La réunion de l’ONU se prépare à pousser pour sauver la biodiversité de la planète

Presque tous les pays du monde ont lancé une réunion soutenue par l’ONU visant à prévenir la perte de biodiversité

GENÈVE – Presque tous les pays du monde ont lancé lundi une réunion soutenue par l’ONU visant à prévenir la perte de biodiversité – considérée comme essentielle pour éviter l’extinction de nombreuses espèces vulnérables, l’émergence d’agents pathogènes comme le coronavirus et les dommages à la vie et moyens de subsistance des peuples du monde entier, des peuples autochtones en particulier.

La réunion de deux semaines de plus de 190 pays sur la Convention sur la diversité biologique, après un retard de deux ans en raison de la pandémie de COVID-19, sera le dernier rassemblement du genre avant une grande conférence dans les mois à venir à Kunming, en Chine , qui tentera d’adopter un accord international sur la protection de la biodiversité.
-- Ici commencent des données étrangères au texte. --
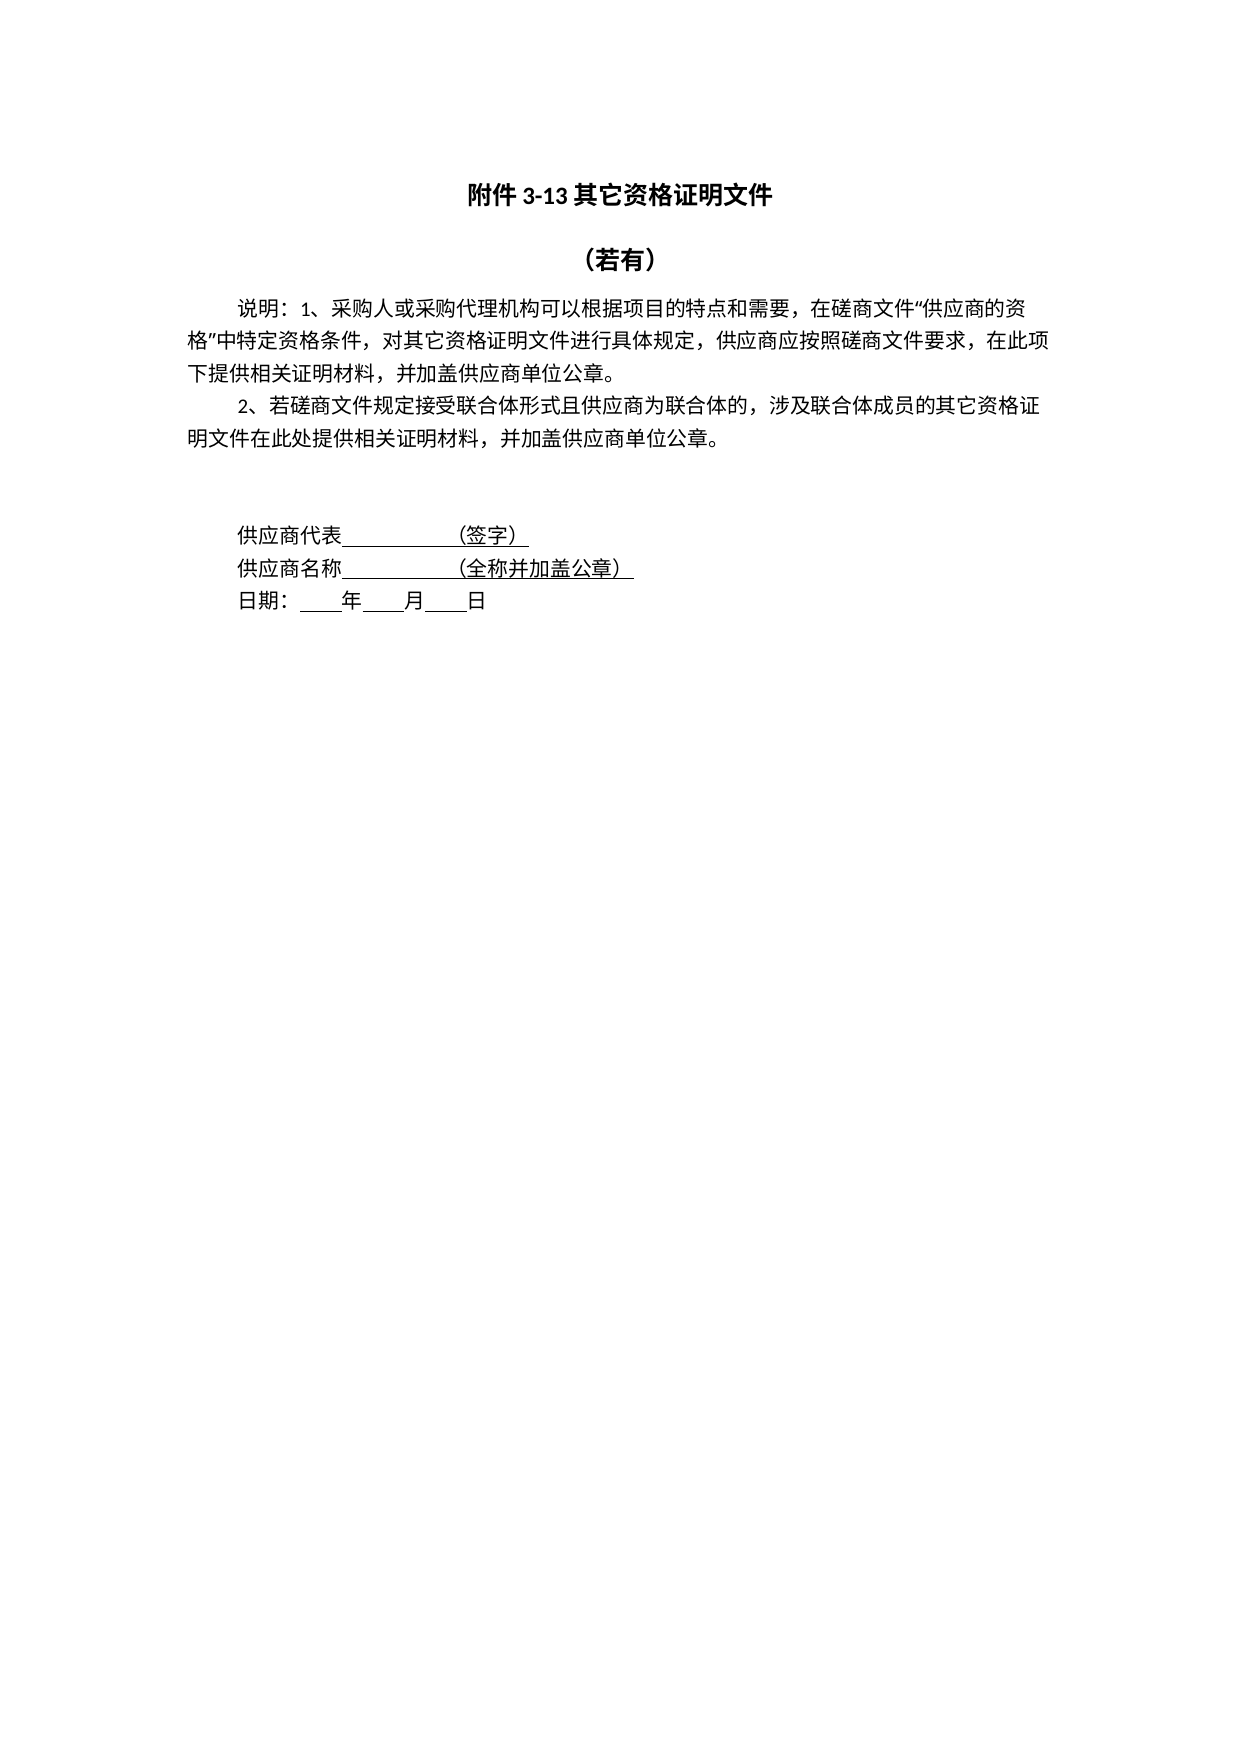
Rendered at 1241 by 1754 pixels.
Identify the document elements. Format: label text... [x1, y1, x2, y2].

“Nous avons ce seul objectif, qui est de courber la courbe de la perte de biodiversité et de vraiment construire cet avenir partagé pour vivre en harmonie avec la nature à long terme”, a déclaré lundi aux journalistes la secrétaire exécutive de la convention, Elizabeth Maruma Mrema.

Les éventuelles retombées diplomatiques de l’invasion de l’Ukraine par la Russie se cachaient en arrière-plan, ce qui pourrait nuire à toute perspective d’unité mondiale sur la question. Les délégués russes qui avaient prévu d’y assister ont vu leurs plans de voyage annulés en raison de la fermeture d’une grande partie de l’espace aérien européen aux vols en provenance de Russie après l’invasion, ont déclaré les organisateurs, exprimant l’espoir que les diplomates russes basés à Genève participeraient néanmoins.

Il y a trois ans, une évaluation intergouvernementale et scientifique de la biodiversité mondiale a fait état d’un déclin de la nature à un rythme sans précédent et d’une accélération de l’extinction des espèces – avec jusqu’à un million d’espèces susceptibles de disparaître dans les décennies à venir.

La Campagne pour la nature, basée aux États-Unis, indique qu’un thème majeur à Genève sera de protéger et de conserver au moins 30% des paysages, des eaux intérieures et des océans du monde pour aider à enrayer la perte d’habitat, la “surexploitation” de la nature par les personnes et les entreprises. , et l’émergence d’agents pathogènes qui se développent grâce aux bouleversements de l’environnement.

Les gestionnaires de la Convention pointent cinq facteurs de perte de biodiversité : les changements dans l’utilisation de la terre et de la mer ; l’exploitation non durable à travers des activités telles que l’agriculture ; changement climatique; la pollution; et la propagation d’espèces exotiques envahissantes dans de nouveaux habitats. Indirectement, dit-il, la production et la consommation non durables jouent également un rôle.

Mrema a déclaré qu’un problème clé sera les efforts visant à réaffecter et à réorienter les subventions nuisibles – à hauteur de quelque 500 milliards de dollars par an actuellement – et comment “ces flux financiers peuvent passer de résultats négatifs pour la nature à des résultats positifs pour la biodiversité”. Un projet de proposition de cadre à adopter en Chine viserait à exiger que 700 milliards de dollars soient investis dans le maintien ou l’amélioration de la biodiversité. La question de la réduction de la pollution par les plastiques fait également partie du projet, a-t-elle déclaré.